Barriers impede the uptake of best practice and enablers improve the likelihood of success. Barriers and enablers can be individual or team factors (skills, beliefs), organisational or system factors (resources, physical), or related to characteristics of the intervention itself (complexity).
During this presentation, the IMpleMenting Effective infection prevention and control in ReSidential aged carE (IMMERSE) study will be referenced. IMMERSE uses a behavioural approach to identify factors that influence priority IPC practice among residential aged care staff. Findings from our in-depth exploration of barriers and enablers to achieve best practice IPC, and strategies to overcome or enhance them will be described.
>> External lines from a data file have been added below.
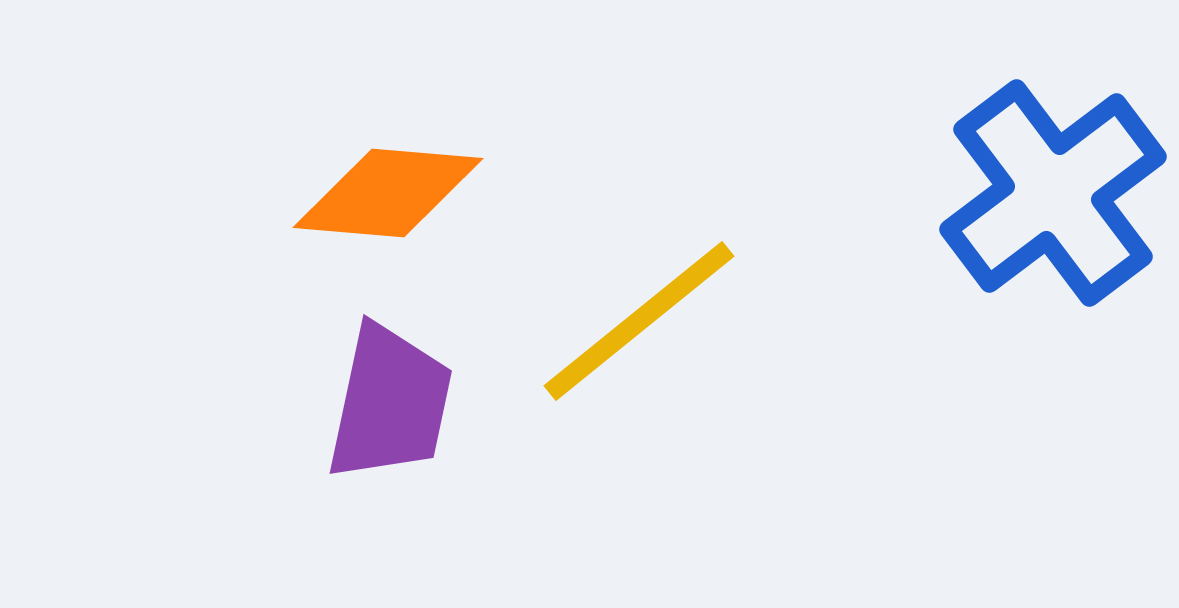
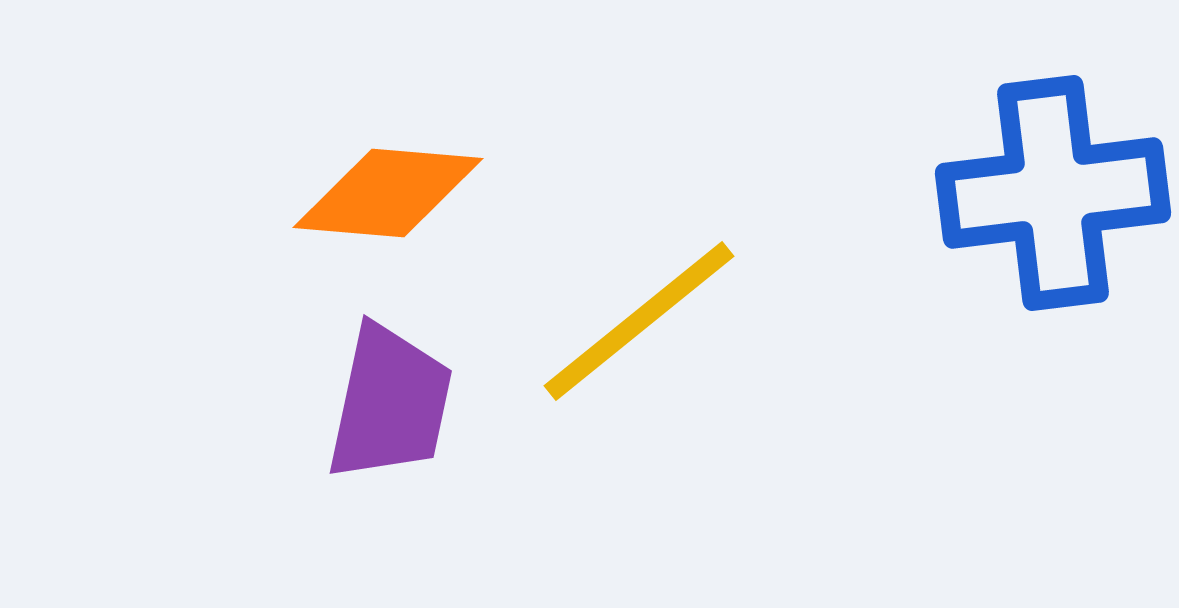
blue cross: rotated 30 degrees clockwise
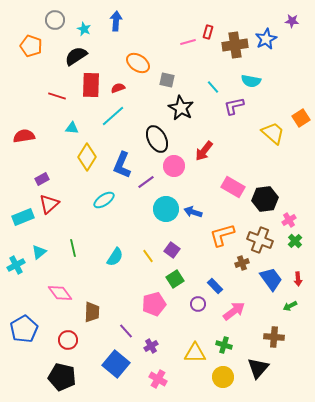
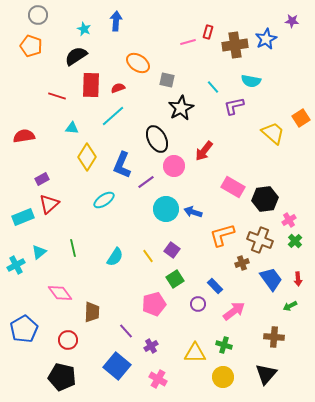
gray circle at (55, 20): moved 17 px left, 5 px up
black star at (181, 108): rotated 15 degrees clockwise
blue square at (116, 364): moved 1 px right, 2 px down
black triangle at (258, 368): moved 8 px right, 6 px down
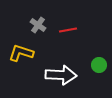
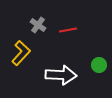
yellow L-shape: rotated 115 degrees clockwise
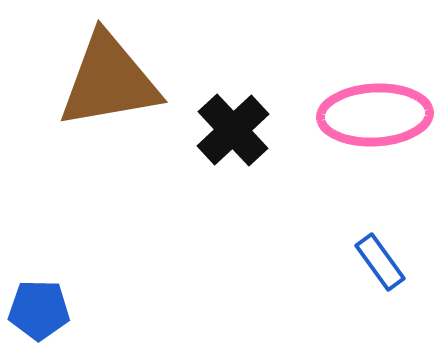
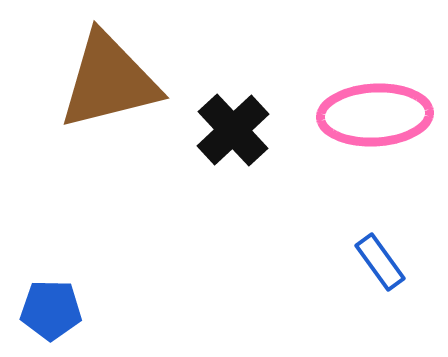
brown triangle: rotated 4 degrees counterclockwise
blue pentagon: moved 12 px right
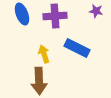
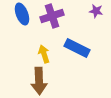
purple cross: moved 3 px left; rotated 15 degrees counterclockwise
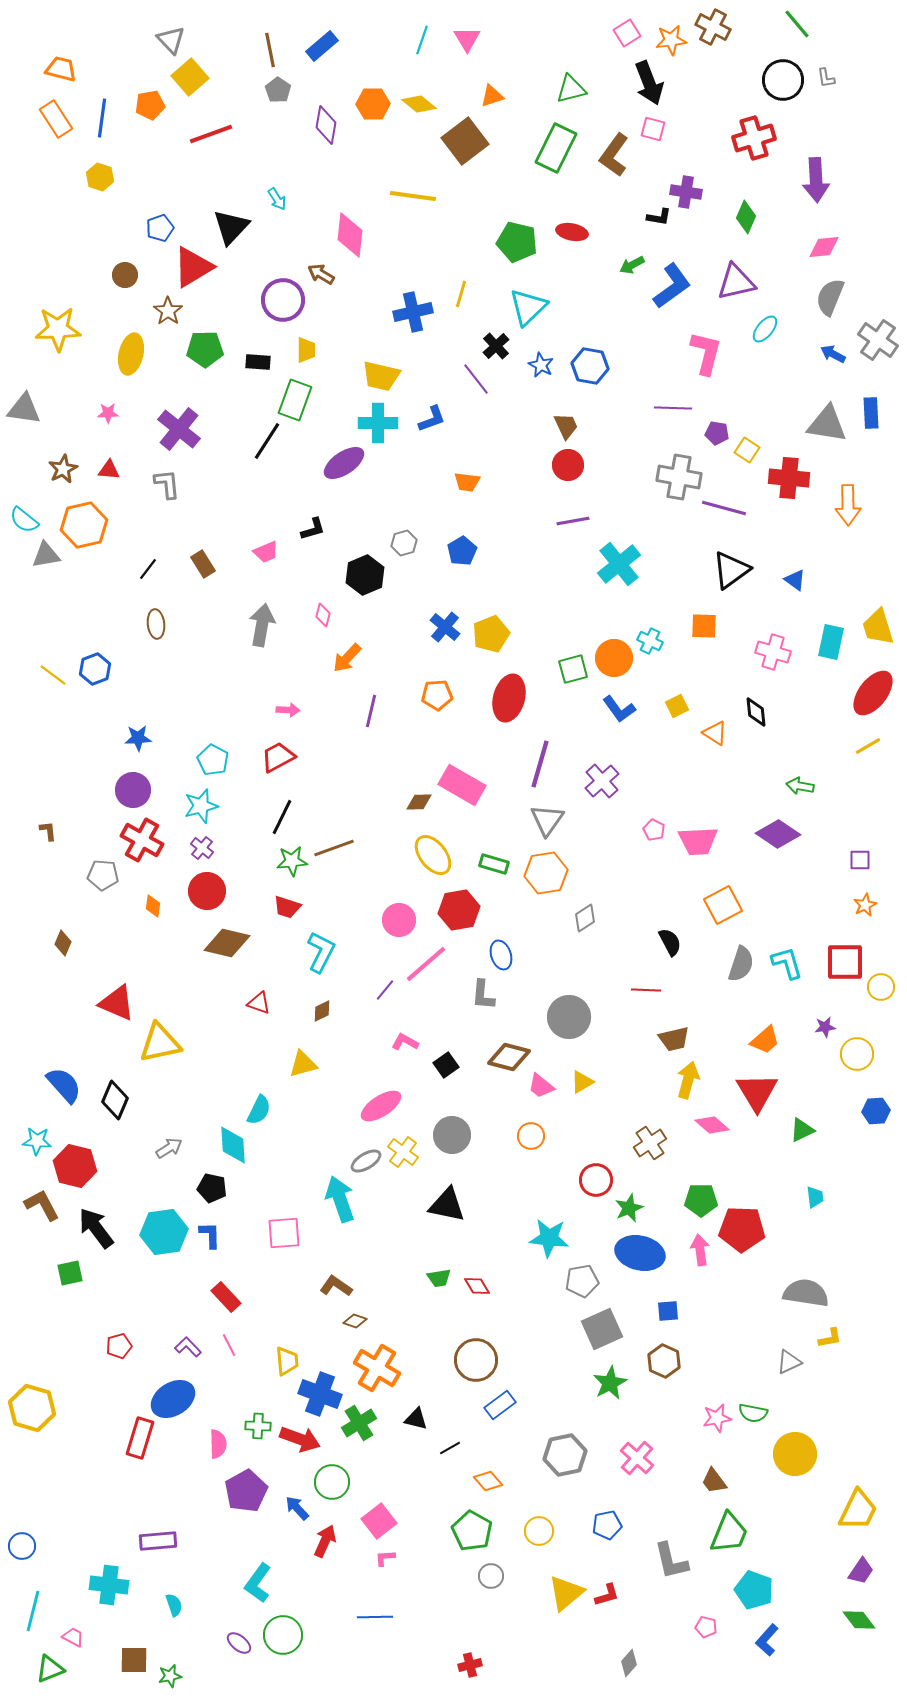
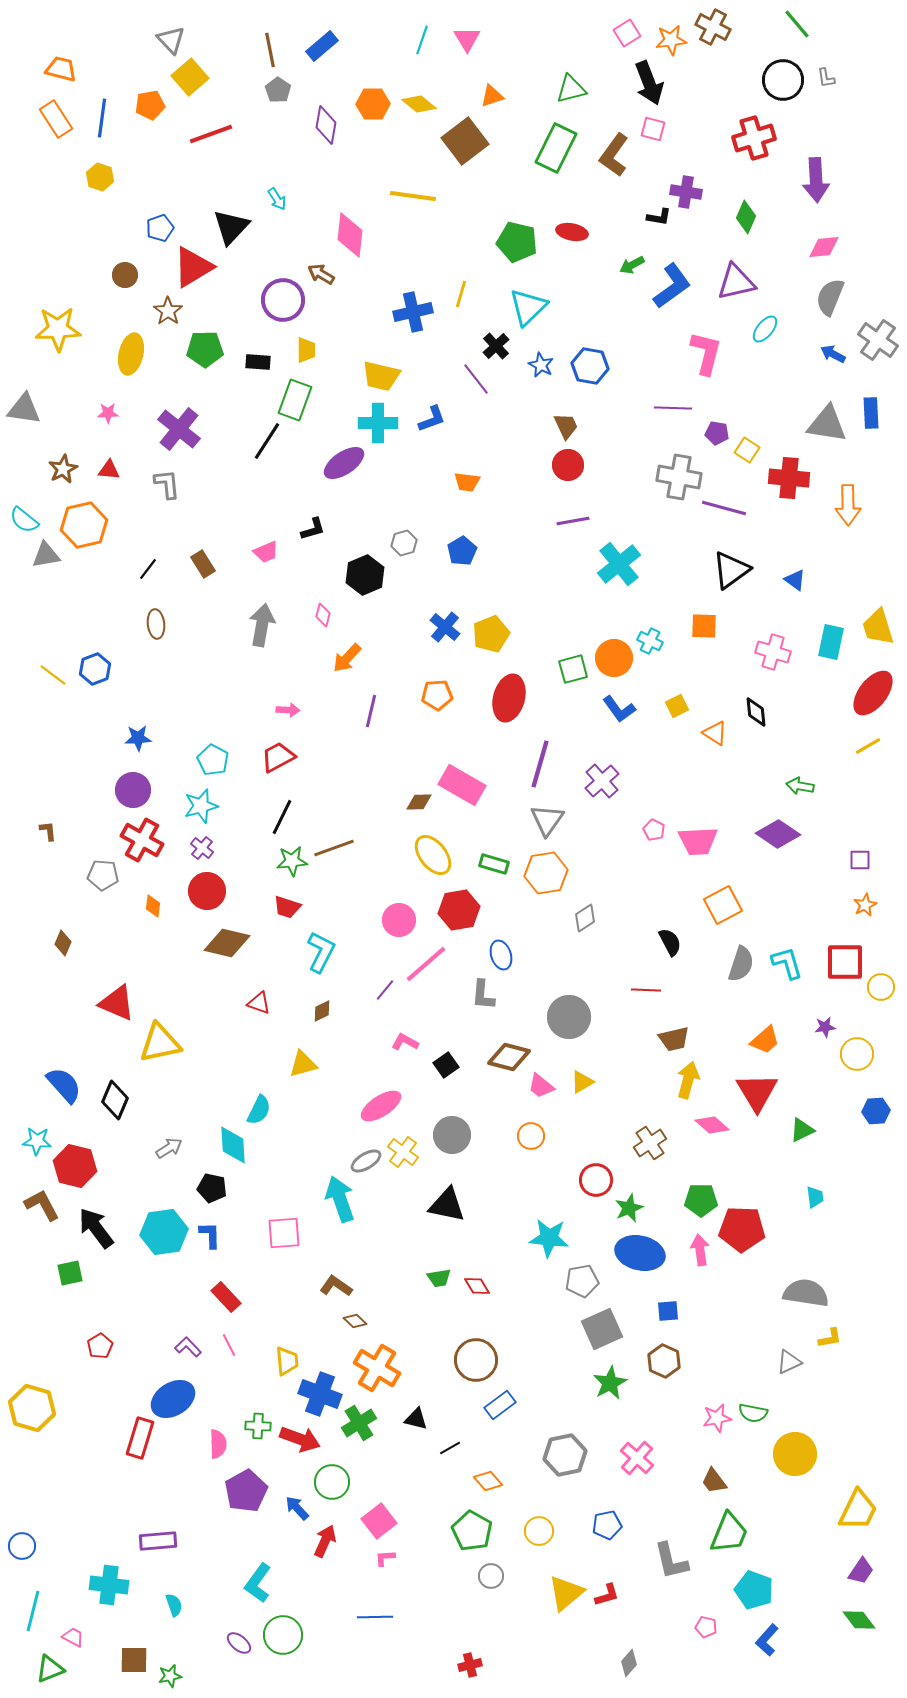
brown diamond at (355, 1321): rotated 25 degrees clockwise
red pentagon at (119, 1346): moved 19 px left; rotated 15 degrees counterclockwise
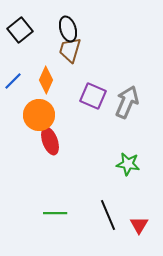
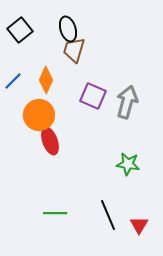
brown trapezoid: moved 4 px right
gray arrow: rotated 8 degrees counterclockwise
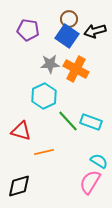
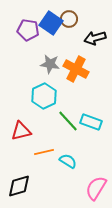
black arrow: moved 7 px down
blue square: moved 16 px left, 13 px up
gray star: rotated 12 degrees clockwise
red triangle: rotated 30 degrees counterclockwise
cyan semicircle: moved 31 px left
pink semicircle: moved 6 px right, 6 px down
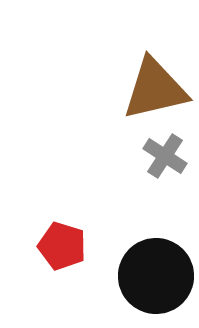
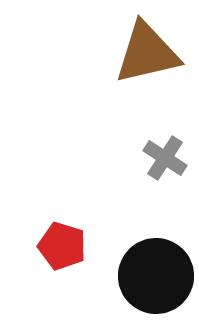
brown triangle: moved 8 px left, 36 px up
gray cross: moved 2 px down
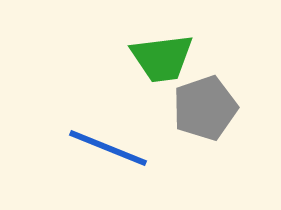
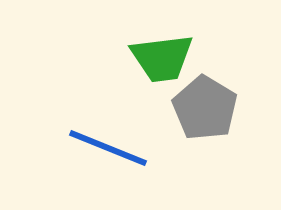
gray pentagon: rotated 22 degrees counterclockwise
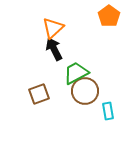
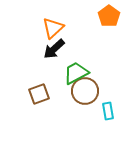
black arrow: rotated 105 degrees counterclockwise
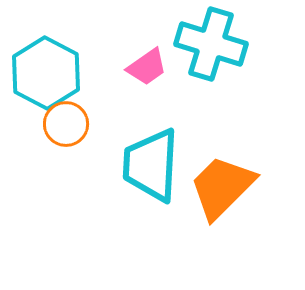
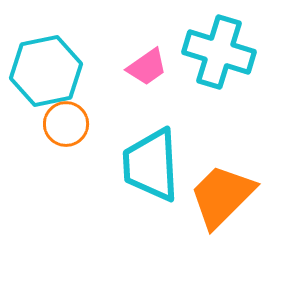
cyan cross: moved 8 px right, 8 px down
cyan hexagon: moved 2 px up; rotated 20 degrees clockwise
cyan trapezoid: rotated 6 degrees counterclockwise
orange trapezoid: moved 9 px down
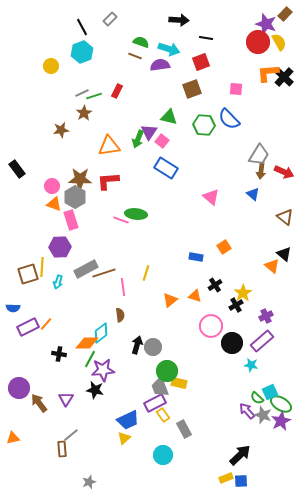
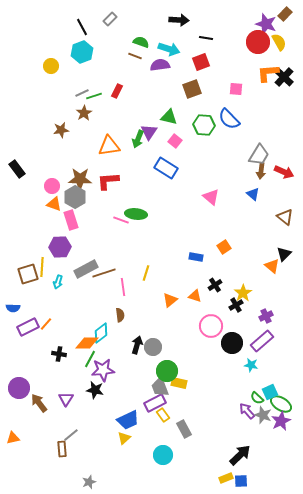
pink square at (162, 141): moved 13 px right
black triangle at (284, 254): rotated 35 degrees clockwise
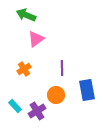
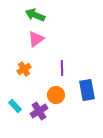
green arrow: moved 9 px right
purple cross: moved 2 px right
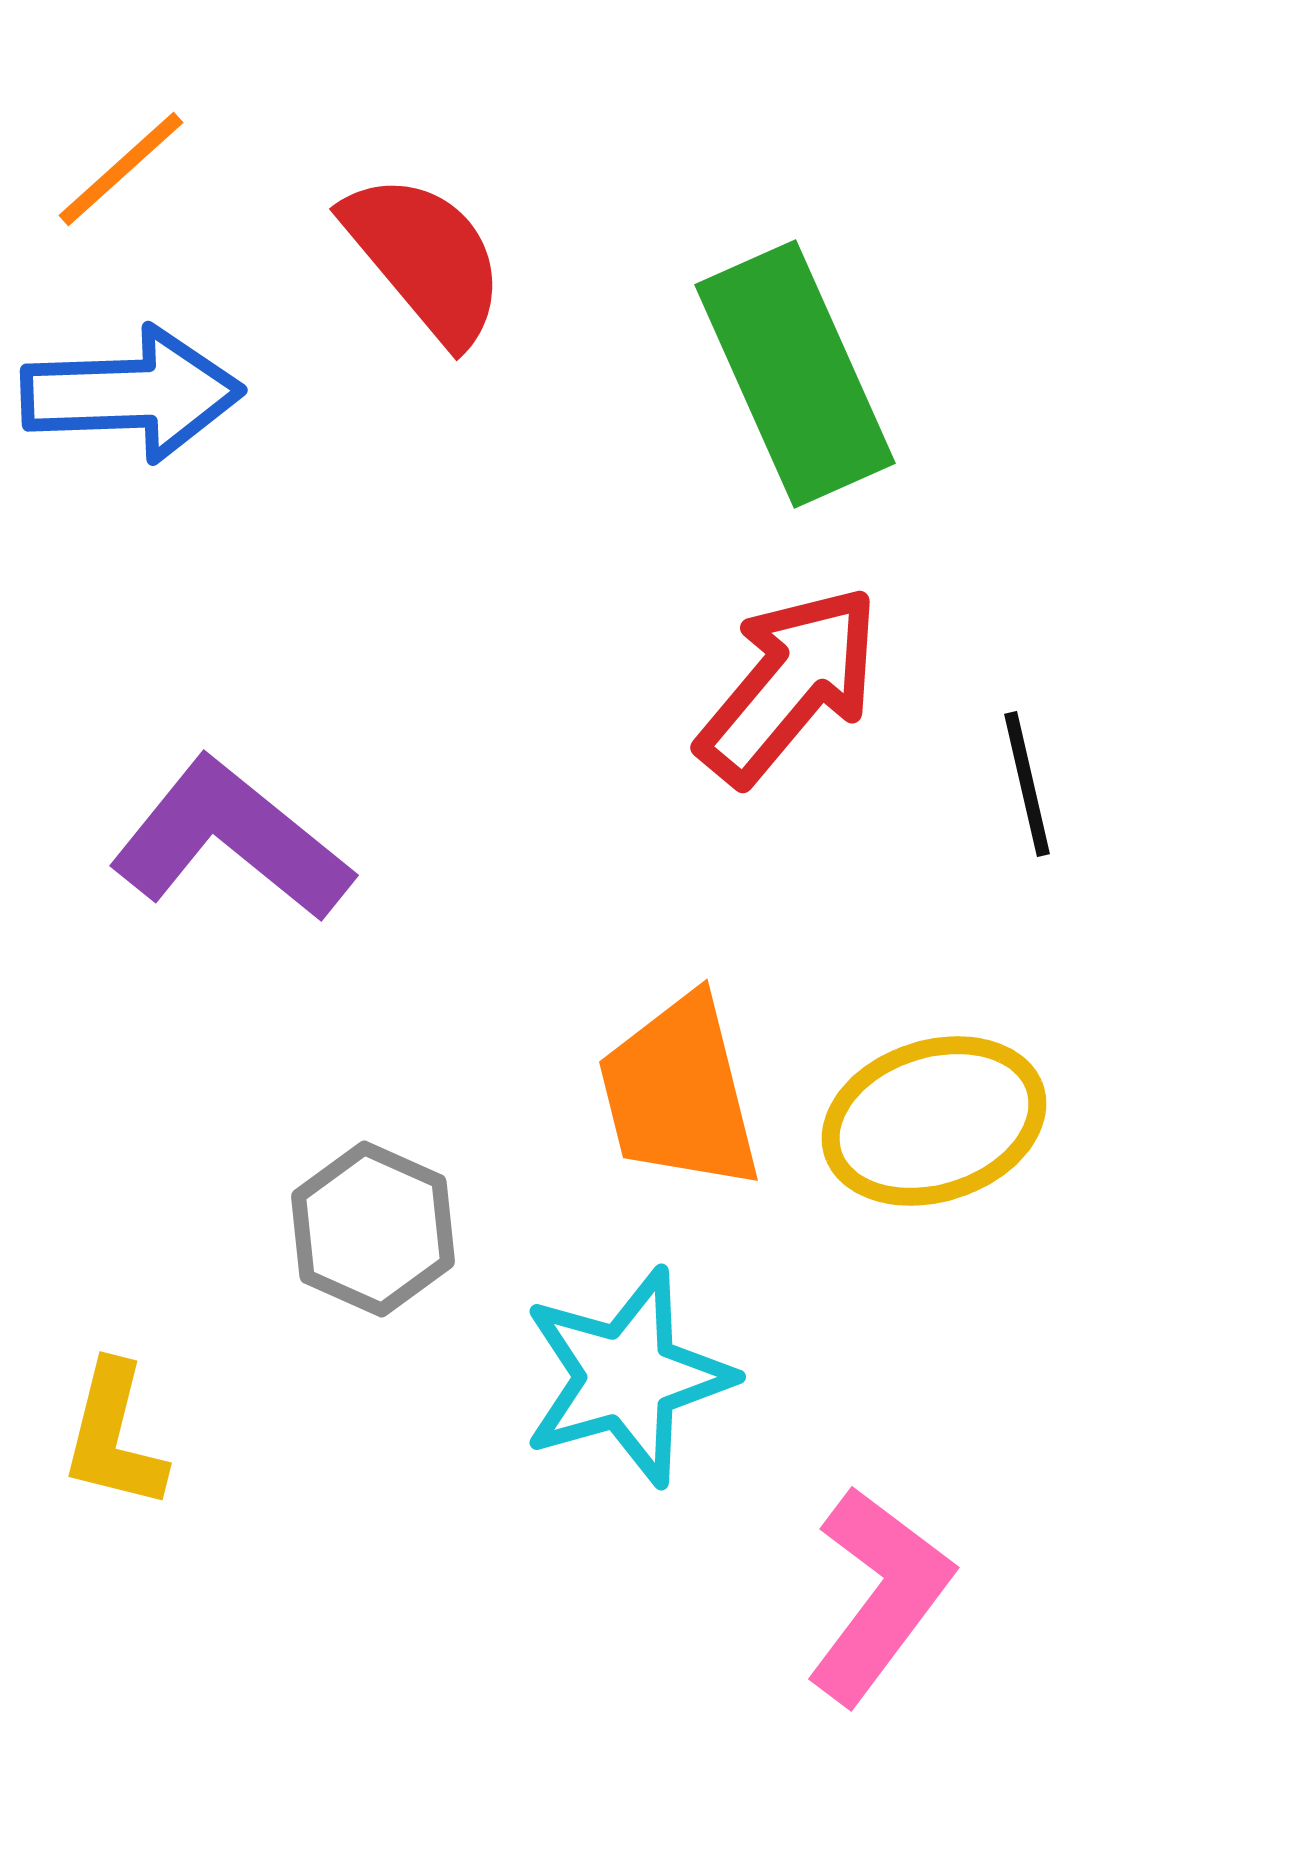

The challenges and opportunities for enabling best practice IPC in aged care will be discussed. These include opportunities such as tapping into available resources. Recognising that practice change takes time and resources, and IPC leads cannot do this in isolation. The ongoing engagement of leaders and staff and support from facility/organisational leaders is essential.